*Problem:*
Update the lines from the one with "family: Polygonaceae" through the end of the material by writing them out again with "common name" changed to "vernacular name" and everything else kept the same.

Records:
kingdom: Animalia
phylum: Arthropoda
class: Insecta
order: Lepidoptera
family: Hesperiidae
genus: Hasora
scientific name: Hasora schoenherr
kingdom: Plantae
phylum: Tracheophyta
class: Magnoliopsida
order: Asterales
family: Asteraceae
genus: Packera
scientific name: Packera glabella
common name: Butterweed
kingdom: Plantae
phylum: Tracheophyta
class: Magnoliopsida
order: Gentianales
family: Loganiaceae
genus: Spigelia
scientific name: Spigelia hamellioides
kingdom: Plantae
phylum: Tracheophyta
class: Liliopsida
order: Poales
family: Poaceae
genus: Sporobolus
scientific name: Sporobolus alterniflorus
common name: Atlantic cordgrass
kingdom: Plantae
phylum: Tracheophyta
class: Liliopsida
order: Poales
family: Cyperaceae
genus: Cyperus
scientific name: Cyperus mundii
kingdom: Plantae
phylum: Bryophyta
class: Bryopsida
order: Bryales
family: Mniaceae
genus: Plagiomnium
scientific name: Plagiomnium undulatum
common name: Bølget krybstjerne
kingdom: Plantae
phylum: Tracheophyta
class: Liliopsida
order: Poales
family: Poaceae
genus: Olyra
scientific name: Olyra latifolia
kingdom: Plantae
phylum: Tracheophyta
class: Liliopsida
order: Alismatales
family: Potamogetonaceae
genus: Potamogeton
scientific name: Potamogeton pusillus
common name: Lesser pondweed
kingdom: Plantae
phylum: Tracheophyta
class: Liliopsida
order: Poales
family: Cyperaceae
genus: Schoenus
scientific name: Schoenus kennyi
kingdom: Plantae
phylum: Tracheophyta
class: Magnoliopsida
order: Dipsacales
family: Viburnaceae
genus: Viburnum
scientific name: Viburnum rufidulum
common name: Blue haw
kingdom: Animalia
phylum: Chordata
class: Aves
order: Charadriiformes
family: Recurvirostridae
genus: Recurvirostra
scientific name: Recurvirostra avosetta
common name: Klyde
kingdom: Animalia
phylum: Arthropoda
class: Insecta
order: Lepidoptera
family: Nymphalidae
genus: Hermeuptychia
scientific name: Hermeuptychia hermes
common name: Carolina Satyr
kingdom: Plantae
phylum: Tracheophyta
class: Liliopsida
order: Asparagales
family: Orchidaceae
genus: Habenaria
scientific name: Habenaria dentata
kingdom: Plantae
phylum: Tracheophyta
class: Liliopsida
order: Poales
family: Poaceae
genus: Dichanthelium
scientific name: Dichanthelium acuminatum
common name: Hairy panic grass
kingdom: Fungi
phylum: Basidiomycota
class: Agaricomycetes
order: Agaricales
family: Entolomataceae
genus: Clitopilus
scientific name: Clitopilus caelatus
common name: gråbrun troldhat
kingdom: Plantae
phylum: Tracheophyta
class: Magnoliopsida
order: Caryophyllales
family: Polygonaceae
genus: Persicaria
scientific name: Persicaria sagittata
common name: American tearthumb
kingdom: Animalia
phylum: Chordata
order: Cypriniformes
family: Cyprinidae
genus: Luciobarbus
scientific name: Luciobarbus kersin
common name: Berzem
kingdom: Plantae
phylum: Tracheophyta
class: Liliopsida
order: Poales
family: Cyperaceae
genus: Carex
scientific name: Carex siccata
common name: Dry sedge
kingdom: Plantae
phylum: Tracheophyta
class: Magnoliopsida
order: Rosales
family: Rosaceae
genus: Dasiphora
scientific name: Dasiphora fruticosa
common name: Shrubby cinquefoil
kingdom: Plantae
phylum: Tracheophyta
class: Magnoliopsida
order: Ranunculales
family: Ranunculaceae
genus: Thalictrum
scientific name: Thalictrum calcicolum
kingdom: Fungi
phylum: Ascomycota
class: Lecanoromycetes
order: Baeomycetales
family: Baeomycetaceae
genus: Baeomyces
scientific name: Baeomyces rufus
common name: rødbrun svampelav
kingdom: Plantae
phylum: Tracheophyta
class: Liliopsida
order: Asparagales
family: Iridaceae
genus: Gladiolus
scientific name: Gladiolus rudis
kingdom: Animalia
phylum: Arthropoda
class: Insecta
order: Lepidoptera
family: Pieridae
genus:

*Exercise output:*
family: Polygonaceae
genus: Persicaria
scientific name: Persicaria sagittata
vernacular name: American tearthumb
kingdom: Animalia
phylum: Chordata
order: Cypriniformes
family: Cyprinidae
genus: Luciobarbus
scientific name: Luciobarbus kersin
vernacular name: Berzem
kingdom: Plantae
phylum: Tracheophyta
class: Liliopsida
order: Poales
family: Cyperaceae
genus: Carex
scientific name: Carex siccata
vernacular name: Dry sedge
kingdom: Plantae
phylum: Tracheophyta
class: Magnoliopsida
order: Rosales
family: Rosaceae
genus: Dasiphora
scientific name: Dasiphora fruticosa
vernacular name: Shrubby cinquefoil
kingdom: Plantae
phylum: Tracheophyta
class: Magnoliopsida
order: Ranunculales
family: Ranunculaceae
genus: Thalictrum
scientific name: Thalictrum calcicolum
kingdom: Fungi
phylum: Ascomycota
class: Lecanoromycetes
order: Baeomycetales
family: Baeomycetaceae
genus: Baeomyces
scientific name: Baeomyces rufus
vernacular name: rødbrun svampelav
kingdom: Plantae
phylum: Tracheophyta
class: Liliopsida
order: Asparagales
family: Iridaceae
genus: Gladiolus
scientific name: Gladiolus rudis
kingdom: Animalia
phylum: Arthropoda
class: Insecta
order: Lepidoptera
family: Pieridae
genus:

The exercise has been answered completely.